In order to gain a comprehensive understanding of a business, it's essential to examine its physical assets, including any real estate holdings, inventory, and equipment. By gathering information about these aspects, a clearer picture of the company's operations can be obtained.

  • What are the company’s real estate assets?

    • Does the company have real estate deeds, leases, or mortgages?

  • What inventory and equipment does the company have on hand?

8. Legal issues

Legal due diligence provides information about the company's policies and procedures. This includes an examination of the company's history of legal and regulatory compliance, as well as any related legal risks or liabilities.
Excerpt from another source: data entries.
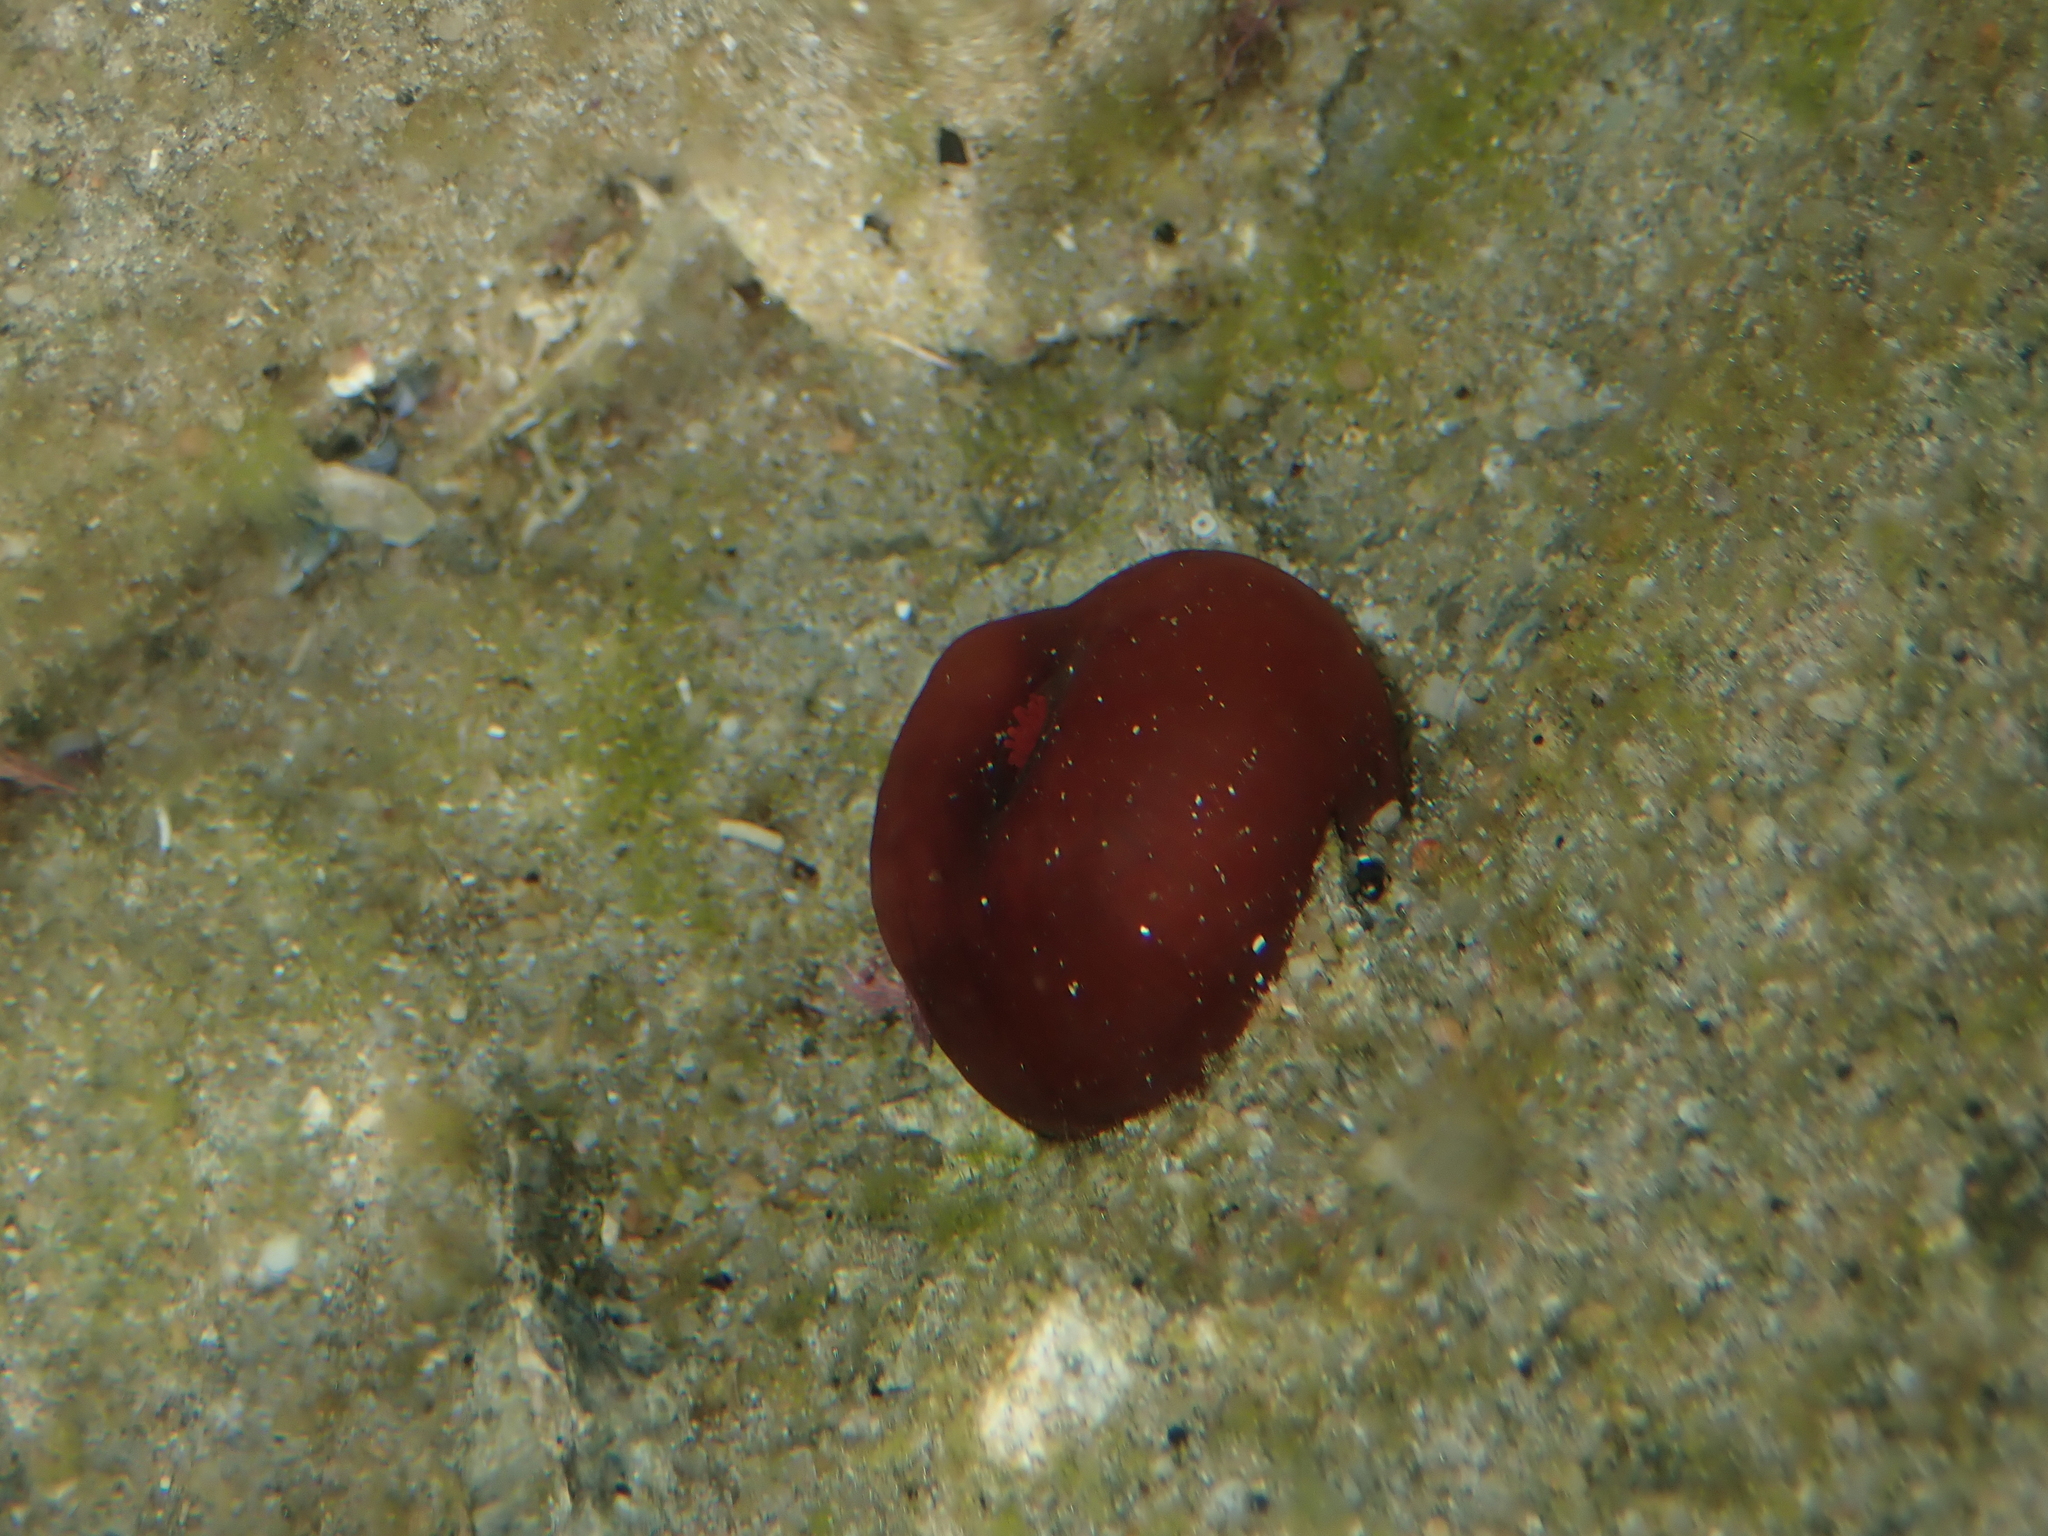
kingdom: Animalia
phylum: Cnidaria
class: Anthozoa
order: Actiniaria
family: Actiniidae
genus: Actinia
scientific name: Actinia tenebrosa
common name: Waratah anemone
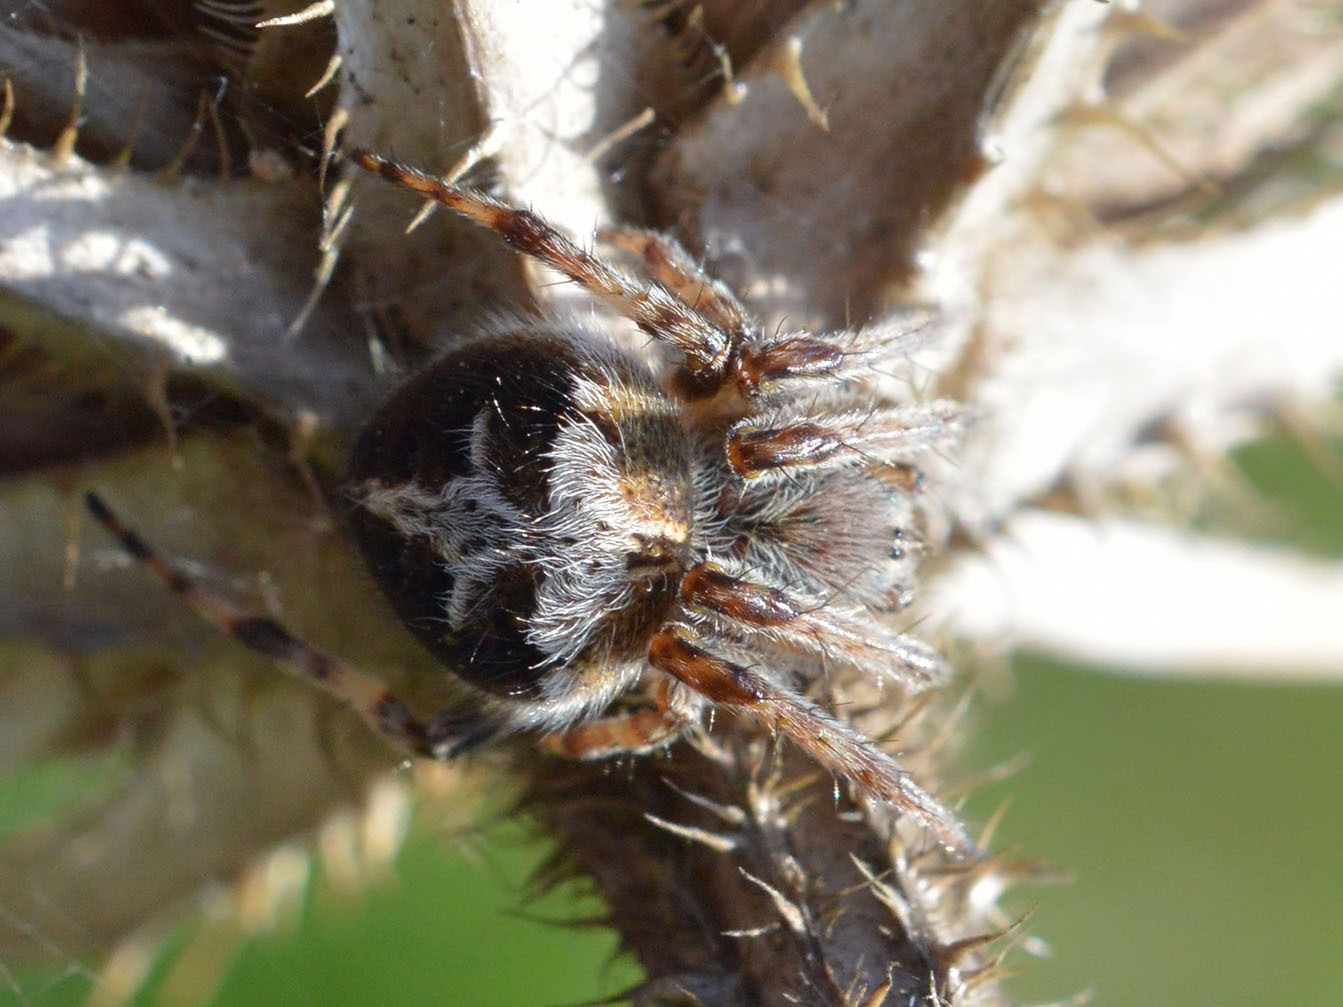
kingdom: Animalia
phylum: Arthropoda
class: Arachnida
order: Araneae
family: Araneidae
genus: Agalenatea
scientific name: Agalenatea redii
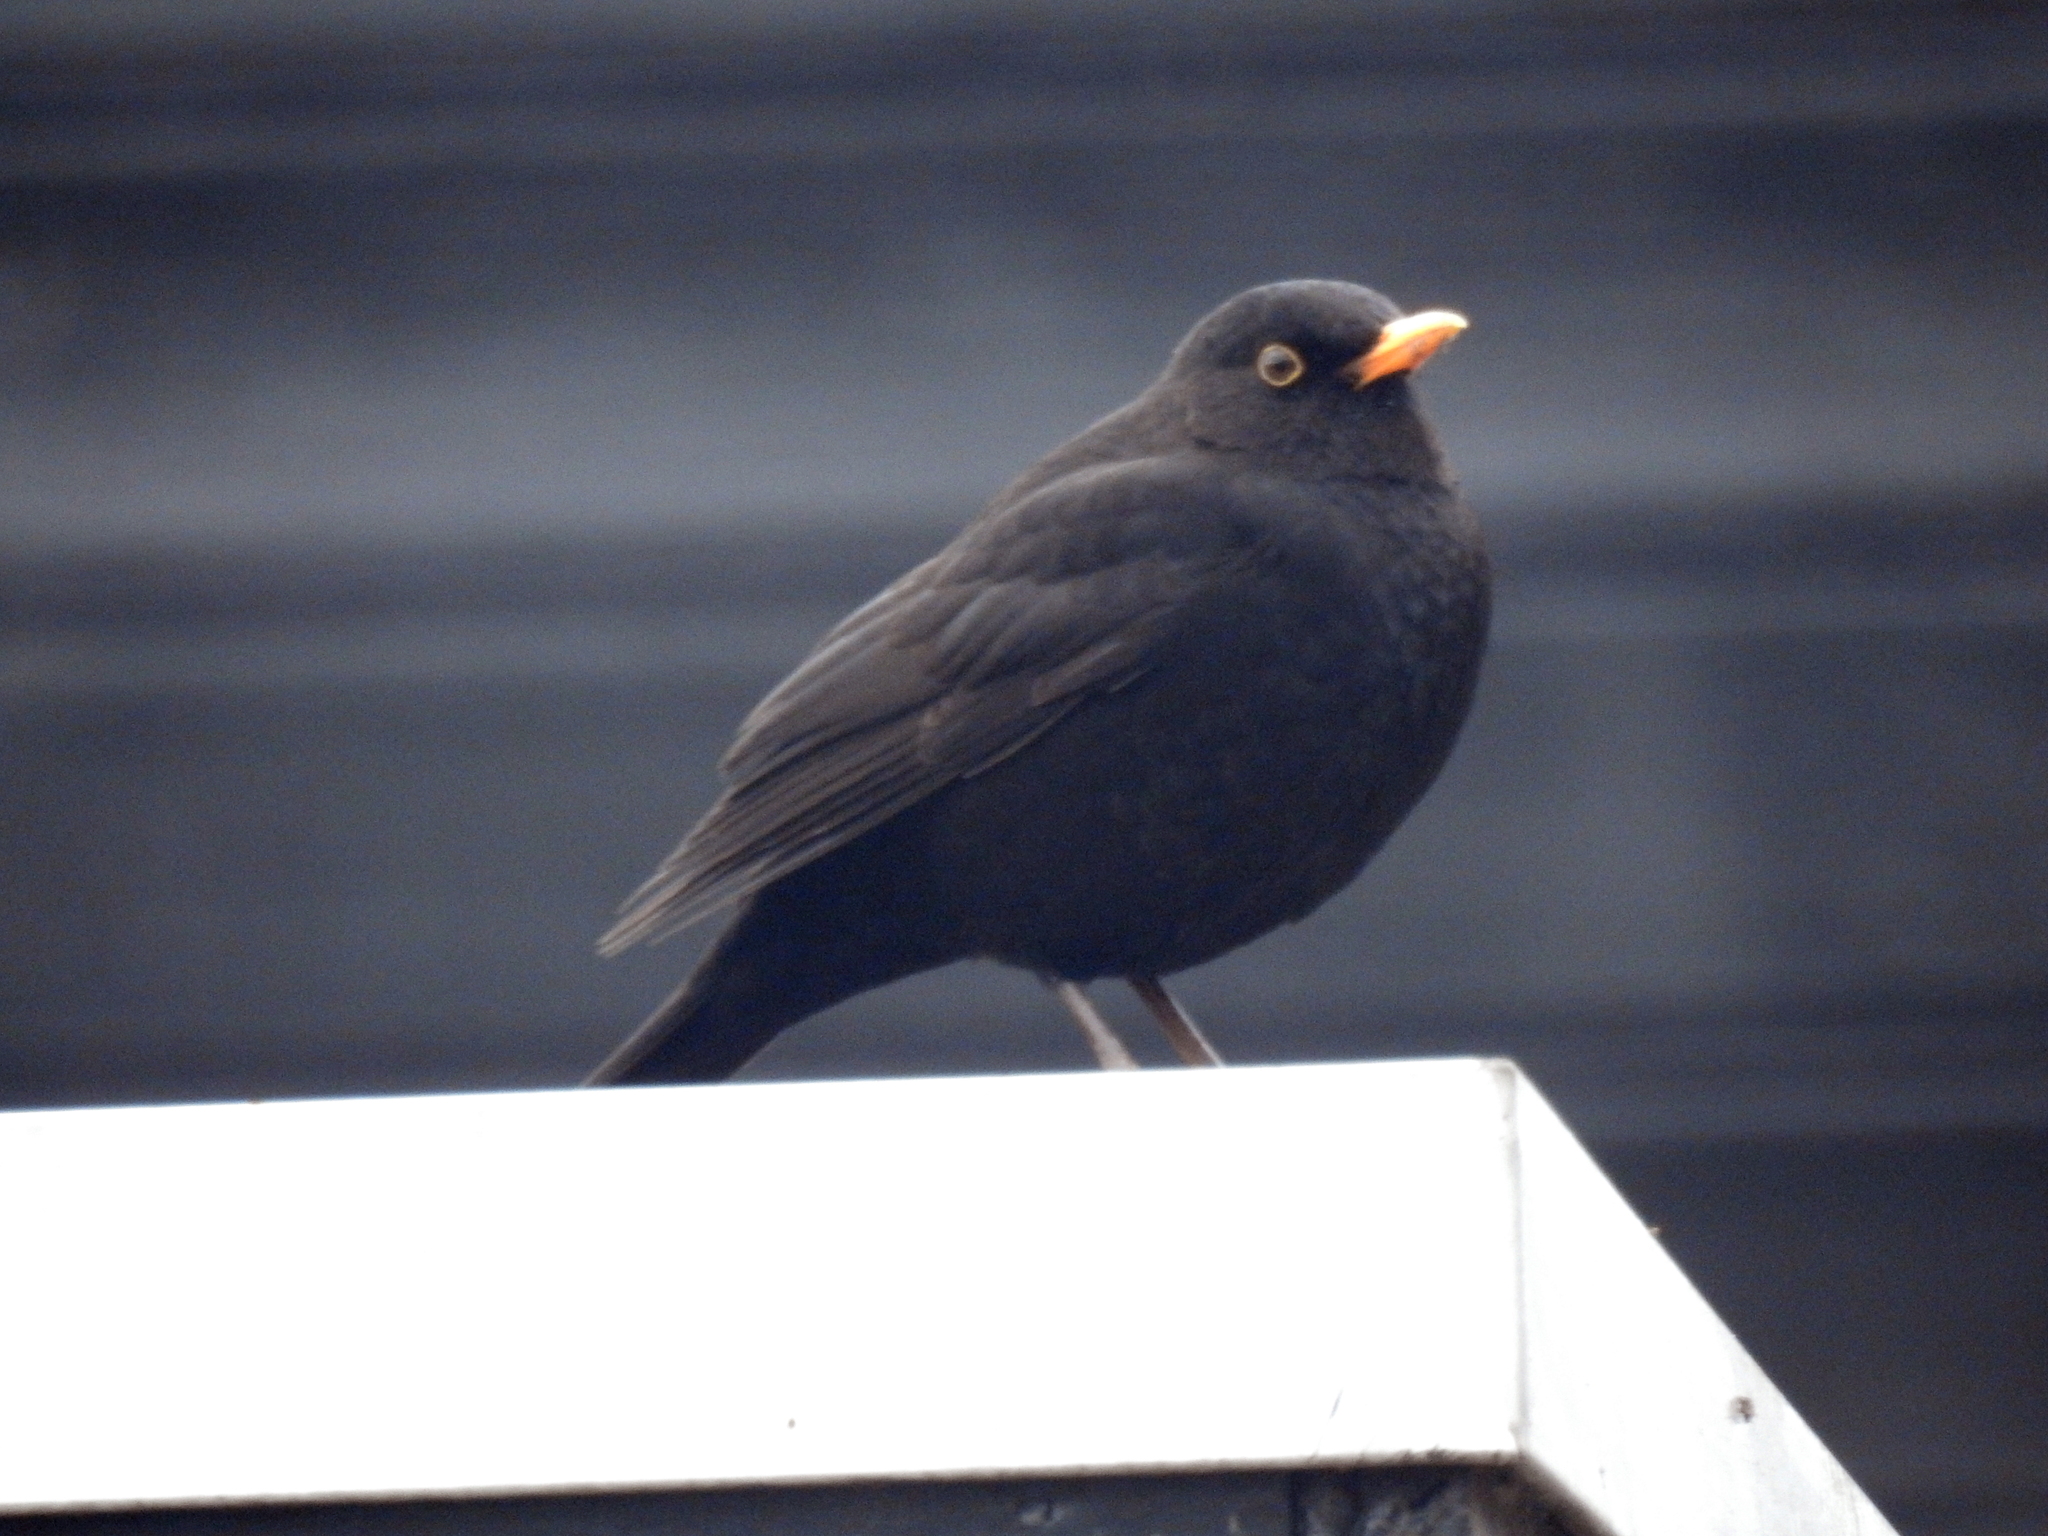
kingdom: Animalia
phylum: Chordata
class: Aves
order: Passeriformes
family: Turdidae
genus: Turdus
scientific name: Turdus merula
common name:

  • What are the laws and regulations that apply to the business and its industry?
    • Is the company subject to any environmental regulations?
  • Does the company need any permits or licenses in order to run a business?
  • What is the company’s past, current, and future litigation history?
    • Does the company have any injunctions or settlements as a result of this litigation?
  • What are the company’s insurance policies?
    • This may include professional liability insurance, workers’ compensation insurance, vehicle insurance, commercial property insurance, key person life insurance, and intellectual property & patent insurance.
  • Are there potential antitrust concerns that would arise as a result of the merger?

When you're preparing to sell your business, going into due diligence with a clear idea of what you're up against will greatly increase your odds of success. Making sure you have the answers to all of the questions in this due diligence checklist is a good place to start.

During the due diligence process, it is crucial to ensure the security and confidentiality of sensitive information. One way to achieve this is by utilizing a secure virtual data room  (aka virtual deal room). They offer a secure and controlled environment where buyers, sellers, and advisors can securely review, analyze, and exchange confidential documents.